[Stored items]
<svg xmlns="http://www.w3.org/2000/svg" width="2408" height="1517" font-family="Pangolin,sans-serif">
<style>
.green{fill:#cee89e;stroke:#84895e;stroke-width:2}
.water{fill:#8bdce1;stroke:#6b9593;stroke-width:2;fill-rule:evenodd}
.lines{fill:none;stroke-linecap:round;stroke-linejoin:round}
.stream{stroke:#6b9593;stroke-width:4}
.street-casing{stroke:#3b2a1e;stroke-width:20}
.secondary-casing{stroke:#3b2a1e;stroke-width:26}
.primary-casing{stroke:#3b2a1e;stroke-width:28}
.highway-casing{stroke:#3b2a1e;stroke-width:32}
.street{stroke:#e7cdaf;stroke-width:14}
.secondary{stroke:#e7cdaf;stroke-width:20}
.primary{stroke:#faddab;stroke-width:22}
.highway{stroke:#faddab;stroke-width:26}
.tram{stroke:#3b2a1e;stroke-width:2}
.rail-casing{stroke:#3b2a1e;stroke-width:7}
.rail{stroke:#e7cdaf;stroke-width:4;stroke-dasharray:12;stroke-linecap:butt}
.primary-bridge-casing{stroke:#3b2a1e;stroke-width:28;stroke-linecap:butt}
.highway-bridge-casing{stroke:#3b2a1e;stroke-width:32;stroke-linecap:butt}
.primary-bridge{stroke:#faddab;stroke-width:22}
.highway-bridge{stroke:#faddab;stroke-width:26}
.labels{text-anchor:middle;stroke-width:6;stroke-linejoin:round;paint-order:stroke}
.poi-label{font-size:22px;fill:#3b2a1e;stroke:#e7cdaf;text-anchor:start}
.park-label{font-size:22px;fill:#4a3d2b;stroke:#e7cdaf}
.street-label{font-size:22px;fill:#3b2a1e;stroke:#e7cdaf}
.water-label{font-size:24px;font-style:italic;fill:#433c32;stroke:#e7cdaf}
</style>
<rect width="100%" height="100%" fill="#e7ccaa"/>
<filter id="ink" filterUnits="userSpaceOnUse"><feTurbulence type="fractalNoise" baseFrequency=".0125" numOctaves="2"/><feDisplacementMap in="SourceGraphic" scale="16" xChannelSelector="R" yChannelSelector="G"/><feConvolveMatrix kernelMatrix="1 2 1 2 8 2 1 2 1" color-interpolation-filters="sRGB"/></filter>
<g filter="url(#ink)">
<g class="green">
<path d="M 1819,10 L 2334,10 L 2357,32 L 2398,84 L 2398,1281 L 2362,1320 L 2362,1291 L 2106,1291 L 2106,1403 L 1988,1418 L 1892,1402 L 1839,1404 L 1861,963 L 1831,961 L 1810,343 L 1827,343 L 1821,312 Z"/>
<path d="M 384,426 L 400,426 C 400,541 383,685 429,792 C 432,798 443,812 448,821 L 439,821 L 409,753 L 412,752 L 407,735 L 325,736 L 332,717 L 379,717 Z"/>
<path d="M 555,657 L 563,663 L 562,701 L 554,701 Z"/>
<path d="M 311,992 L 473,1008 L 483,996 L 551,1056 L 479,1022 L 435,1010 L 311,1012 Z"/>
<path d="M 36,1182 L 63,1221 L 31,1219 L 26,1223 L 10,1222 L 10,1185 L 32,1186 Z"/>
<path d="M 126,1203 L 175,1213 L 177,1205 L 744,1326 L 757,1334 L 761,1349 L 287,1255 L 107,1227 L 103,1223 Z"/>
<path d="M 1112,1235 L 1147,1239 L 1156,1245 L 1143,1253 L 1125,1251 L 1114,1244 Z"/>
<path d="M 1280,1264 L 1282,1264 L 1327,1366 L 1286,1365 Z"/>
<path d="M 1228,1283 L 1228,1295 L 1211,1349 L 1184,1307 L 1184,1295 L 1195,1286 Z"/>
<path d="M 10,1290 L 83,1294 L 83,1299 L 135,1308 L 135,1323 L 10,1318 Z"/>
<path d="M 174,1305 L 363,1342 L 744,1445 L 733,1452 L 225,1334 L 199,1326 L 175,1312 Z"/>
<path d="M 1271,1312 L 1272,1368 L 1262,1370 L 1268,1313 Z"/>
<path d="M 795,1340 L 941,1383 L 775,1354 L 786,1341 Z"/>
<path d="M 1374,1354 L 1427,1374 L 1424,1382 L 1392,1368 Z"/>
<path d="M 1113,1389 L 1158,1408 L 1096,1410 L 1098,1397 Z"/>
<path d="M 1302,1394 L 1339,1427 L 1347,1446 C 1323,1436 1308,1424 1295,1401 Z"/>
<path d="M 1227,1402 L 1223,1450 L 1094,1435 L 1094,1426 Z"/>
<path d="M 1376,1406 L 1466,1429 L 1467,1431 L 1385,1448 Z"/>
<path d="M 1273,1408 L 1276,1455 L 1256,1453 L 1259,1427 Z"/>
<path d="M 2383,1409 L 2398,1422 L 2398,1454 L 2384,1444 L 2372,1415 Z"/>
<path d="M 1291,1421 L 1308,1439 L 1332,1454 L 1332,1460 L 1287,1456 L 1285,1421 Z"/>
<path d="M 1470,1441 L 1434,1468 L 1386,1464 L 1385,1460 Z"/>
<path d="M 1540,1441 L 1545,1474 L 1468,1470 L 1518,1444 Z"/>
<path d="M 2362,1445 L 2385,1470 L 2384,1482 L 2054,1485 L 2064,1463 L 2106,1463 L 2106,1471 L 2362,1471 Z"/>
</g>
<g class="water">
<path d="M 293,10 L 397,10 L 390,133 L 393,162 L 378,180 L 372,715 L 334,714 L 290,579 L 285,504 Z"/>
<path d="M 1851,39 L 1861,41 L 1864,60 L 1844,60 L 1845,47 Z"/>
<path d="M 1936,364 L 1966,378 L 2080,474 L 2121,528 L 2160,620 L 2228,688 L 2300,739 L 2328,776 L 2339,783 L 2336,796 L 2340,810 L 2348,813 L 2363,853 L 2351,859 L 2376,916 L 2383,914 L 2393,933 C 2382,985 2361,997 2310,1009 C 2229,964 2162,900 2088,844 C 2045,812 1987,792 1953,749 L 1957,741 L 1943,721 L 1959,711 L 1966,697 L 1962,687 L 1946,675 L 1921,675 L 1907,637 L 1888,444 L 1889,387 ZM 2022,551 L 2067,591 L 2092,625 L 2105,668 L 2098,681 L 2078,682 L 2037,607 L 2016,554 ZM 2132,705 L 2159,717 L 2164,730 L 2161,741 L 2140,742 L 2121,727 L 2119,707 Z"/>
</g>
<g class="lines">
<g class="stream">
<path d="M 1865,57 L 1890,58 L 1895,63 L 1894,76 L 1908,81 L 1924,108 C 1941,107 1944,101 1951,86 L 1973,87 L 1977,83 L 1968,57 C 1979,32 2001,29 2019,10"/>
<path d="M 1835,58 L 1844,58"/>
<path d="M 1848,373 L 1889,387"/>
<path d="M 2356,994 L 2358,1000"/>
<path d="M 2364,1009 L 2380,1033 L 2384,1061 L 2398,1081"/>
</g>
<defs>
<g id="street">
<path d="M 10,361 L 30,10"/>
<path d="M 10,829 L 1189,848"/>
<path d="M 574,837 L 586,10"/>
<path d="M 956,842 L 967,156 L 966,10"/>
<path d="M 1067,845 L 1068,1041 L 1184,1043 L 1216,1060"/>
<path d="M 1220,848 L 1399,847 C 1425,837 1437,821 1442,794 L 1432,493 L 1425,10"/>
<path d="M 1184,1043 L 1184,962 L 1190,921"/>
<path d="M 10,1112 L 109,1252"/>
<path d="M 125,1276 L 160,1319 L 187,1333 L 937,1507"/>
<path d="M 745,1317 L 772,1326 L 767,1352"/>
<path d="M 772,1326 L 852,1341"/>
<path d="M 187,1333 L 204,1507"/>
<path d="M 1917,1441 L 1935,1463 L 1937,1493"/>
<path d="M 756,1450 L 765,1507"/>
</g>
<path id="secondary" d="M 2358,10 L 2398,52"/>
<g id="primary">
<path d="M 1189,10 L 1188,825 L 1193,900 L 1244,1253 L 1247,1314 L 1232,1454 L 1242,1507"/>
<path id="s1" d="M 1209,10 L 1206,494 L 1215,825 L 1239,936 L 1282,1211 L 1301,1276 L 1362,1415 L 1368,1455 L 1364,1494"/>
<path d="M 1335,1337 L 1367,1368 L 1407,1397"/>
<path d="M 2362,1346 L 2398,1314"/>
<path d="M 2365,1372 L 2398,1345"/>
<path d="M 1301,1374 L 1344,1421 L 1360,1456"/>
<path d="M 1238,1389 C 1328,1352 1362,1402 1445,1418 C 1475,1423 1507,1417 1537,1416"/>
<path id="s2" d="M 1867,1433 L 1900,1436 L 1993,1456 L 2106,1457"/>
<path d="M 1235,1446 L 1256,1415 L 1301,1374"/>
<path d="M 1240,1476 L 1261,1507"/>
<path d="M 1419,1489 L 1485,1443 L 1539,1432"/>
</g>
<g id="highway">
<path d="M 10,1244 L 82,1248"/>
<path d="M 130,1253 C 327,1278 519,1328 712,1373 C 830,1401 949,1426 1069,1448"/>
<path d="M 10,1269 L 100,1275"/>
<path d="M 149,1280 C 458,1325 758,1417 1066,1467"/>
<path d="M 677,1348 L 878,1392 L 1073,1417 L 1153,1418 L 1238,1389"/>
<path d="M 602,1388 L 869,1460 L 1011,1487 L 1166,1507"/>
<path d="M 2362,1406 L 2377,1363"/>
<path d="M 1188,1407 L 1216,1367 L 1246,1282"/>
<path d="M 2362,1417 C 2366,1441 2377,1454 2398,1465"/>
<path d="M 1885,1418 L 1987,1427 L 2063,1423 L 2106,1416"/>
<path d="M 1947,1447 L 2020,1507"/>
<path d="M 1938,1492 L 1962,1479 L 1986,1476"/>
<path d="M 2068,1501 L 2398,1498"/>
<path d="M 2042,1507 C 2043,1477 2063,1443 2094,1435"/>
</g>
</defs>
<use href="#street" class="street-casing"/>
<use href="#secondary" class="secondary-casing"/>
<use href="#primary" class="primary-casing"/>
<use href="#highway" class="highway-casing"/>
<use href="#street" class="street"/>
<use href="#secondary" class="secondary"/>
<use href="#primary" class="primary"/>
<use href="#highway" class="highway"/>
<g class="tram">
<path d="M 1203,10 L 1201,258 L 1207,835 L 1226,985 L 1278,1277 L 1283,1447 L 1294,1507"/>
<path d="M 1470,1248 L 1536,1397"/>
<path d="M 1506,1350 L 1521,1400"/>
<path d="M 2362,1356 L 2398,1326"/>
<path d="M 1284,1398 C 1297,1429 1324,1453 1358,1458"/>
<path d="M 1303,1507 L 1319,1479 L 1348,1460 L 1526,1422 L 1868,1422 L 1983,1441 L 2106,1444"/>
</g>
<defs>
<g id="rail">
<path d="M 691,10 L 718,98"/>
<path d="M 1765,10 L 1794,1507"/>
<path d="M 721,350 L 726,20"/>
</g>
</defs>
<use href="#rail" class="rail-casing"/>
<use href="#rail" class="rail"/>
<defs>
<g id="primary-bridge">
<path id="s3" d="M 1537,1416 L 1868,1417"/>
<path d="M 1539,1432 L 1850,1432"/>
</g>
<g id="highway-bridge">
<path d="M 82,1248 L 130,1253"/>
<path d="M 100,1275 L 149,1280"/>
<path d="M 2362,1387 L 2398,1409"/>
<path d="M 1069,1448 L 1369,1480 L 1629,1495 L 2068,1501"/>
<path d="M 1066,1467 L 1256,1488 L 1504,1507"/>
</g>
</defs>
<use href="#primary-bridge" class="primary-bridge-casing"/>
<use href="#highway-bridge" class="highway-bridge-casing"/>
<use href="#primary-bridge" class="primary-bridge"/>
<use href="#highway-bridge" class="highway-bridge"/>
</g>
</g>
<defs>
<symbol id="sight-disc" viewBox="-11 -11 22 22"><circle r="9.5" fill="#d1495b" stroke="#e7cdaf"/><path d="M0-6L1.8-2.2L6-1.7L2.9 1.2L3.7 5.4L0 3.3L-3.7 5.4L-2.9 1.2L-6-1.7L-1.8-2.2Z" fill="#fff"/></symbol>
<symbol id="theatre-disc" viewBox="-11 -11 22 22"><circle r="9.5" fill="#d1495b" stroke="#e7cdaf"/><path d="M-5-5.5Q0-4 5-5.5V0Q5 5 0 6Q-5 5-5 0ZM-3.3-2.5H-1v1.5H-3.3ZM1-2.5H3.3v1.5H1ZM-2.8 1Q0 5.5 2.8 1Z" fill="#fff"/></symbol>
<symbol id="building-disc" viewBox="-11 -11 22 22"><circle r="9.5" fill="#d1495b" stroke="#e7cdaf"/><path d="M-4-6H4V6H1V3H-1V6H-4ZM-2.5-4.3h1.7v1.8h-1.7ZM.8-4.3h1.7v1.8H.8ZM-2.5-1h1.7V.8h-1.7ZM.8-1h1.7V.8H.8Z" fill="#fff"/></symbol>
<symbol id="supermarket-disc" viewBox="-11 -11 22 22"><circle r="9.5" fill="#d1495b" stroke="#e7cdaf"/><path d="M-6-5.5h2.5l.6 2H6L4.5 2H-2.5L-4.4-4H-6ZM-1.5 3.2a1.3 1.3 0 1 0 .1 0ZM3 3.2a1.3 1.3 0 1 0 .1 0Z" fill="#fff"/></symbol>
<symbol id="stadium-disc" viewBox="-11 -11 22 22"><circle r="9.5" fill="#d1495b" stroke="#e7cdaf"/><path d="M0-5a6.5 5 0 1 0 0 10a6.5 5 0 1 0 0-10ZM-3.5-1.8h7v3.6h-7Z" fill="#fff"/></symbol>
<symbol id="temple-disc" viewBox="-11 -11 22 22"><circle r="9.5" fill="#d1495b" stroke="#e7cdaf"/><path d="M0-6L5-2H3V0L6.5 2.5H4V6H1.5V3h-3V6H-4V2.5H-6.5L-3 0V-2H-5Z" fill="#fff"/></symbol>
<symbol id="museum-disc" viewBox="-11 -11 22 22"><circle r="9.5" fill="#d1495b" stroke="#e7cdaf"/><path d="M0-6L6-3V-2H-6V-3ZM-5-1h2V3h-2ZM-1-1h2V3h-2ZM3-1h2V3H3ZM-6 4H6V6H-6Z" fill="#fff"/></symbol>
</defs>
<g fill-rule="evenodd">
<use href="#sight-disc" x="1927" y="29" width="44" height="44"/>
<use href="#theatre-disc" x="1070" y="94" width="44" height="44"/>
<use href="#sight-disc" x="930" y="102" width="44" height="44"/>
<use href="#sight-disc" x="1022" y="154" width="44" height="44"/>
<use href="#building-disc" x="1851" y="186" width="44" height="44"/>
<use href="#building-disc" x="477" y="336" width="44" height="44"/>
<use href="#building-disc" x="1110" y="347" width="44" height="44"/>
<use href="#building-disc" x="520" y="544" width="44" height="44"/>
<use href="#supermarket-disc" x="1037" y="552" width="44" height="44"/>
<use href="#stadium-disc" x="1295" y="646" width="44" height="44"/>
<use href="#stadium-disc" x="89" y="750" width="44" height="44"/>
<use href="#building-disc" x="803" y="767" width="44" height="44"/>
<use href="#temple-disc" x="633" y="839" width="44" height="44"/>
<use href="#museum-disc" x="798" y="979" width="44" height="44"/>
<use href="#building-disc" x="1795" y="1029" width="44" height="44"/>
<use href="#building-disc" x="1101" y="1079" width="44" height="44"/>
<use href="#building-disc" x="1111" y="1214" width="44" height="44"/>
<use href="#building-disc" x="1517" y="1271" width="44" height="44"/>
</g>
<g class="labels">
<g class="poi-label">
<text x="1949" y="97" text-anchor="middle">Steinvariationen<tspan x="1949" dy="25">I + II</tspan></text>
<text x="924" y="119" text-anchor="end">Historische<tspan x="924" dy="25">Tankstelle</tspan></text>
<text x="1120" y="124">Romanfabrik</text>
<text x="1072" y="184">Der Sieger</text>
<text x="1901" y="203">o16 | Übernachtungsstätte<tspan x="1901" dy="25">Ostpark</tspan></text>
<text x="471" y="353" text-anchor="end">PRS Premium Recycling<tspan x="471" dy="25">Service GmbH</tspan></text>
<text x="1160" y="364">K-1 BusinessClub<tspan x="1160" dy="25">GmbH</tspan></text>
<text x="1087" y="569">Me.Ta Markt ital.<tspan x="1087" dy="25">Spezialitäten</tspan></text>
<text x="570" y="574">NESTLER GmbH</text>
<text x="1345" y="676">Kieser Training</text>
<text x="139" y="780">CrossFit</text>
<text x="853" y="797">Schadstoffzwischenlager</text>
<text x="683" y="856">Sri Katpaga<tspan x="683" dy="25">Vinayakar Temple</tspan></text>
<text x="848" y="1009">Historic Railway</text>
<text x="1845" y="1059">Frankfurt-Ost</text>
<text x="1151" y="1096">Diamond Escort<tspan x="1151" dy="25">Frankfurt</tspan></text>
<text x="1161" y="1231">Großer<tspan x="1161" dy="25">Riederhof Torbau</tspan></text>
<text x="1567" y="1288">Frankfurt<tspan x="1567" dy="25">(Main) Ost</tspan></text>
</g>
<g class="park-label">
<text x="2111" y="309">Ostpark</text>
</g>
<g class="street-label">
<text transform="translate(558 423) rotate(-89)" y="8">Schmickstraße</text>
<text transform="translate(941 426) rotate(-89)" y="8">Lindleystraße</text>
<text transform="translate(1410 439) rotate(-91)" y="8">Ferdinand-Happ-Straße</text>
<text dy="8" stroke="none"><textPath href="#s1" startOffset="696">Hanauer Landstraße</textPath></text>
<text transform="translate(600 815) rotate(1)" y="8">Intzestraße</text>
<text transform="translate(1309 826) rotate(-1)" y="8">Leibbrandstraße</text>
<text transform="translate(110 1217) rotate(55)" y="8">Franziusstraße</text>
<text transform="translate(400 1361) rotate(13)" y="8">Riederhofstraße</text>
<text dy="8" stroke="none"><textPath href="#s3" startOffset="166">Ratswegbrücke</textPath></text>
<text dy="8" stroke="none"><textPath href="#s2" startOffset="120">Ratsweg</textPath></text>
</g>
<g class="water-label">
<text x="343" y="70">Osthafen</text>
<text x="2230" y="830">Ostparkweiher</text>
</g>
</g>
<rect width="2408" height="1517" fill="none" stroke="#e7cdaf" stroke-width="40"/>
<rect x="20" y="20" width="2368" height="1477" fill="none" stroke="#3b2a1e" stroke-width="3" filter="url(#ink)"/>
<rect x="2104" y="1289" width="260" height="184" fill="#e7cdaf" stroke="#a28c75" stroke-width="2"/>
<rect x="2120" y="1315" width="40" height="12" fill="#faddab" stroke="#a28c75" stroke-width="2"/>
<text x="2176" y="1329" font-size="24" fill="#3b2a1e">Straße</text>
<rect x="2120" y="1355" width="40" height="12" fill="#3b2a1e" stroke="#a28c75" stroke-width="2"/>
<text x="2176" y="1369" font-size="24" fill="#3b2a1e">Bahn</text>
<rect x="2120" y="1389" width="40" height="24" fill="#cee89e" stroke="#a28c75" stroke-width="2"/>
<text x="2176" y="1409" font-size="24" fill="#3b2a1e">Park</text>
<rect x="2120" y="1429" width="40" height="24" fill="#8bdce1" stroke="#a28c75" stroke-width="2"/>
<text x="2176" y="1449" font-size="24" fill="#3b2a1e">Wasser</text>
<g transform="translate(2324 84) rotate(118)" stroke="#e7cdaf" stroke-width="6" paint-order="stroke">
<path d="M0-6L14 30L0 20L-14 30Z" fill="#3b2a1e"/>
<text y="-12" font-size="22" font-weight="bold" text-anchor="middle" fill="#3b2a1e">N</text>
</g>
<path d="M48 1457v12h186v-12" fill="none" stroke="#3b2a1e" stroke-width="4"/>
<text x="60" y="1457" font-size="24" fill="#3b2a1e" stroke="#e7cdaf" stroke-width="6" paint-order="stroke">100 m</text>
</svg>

● Exercise
Return only the number of lines above in which the string "street" occurs.

● Written solution
7